• _DATA PROVIDED_

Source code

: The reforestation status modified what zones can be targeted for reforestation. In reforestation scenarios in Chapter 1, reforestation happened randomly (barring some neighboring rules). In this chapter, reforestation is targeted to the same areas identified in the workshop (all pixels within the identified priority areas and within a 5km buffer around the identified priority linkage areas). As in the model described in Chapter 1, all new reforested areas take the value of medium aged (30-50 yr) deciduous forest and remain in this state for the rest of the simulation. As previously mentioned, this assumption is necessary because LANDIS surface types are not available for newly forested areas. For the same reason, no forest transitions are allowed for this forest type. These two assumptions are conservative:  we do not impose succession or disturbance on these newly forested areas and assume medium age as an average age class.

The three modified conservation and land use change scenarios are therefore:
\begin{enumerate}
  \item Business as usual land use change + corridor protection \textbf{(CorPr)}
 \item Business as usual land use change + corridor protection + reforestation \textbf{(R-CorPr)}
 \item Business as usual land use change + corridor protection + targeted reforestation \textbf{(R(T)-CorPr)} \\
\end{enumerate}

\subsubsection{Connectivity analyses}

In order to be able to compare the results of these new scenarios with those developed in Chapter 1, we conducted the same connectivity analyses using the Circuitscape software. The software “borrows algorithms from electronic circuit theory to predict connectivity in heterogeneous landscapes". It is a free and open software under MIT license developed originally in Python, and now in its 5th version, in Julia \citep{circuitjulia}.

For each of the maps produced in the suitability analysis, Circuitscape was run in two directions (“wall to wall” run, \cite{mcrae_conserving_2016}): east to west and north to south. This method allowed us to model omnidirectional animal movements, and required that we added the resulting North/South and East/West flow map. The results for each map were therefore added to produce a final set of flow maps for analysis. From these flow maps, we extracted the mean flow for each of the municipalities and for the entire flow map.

• _TO DO_
Tell me how many lines in the entries contain the string "therefore", and give nothing besides that number.

• _YOUR SOLUTION_
2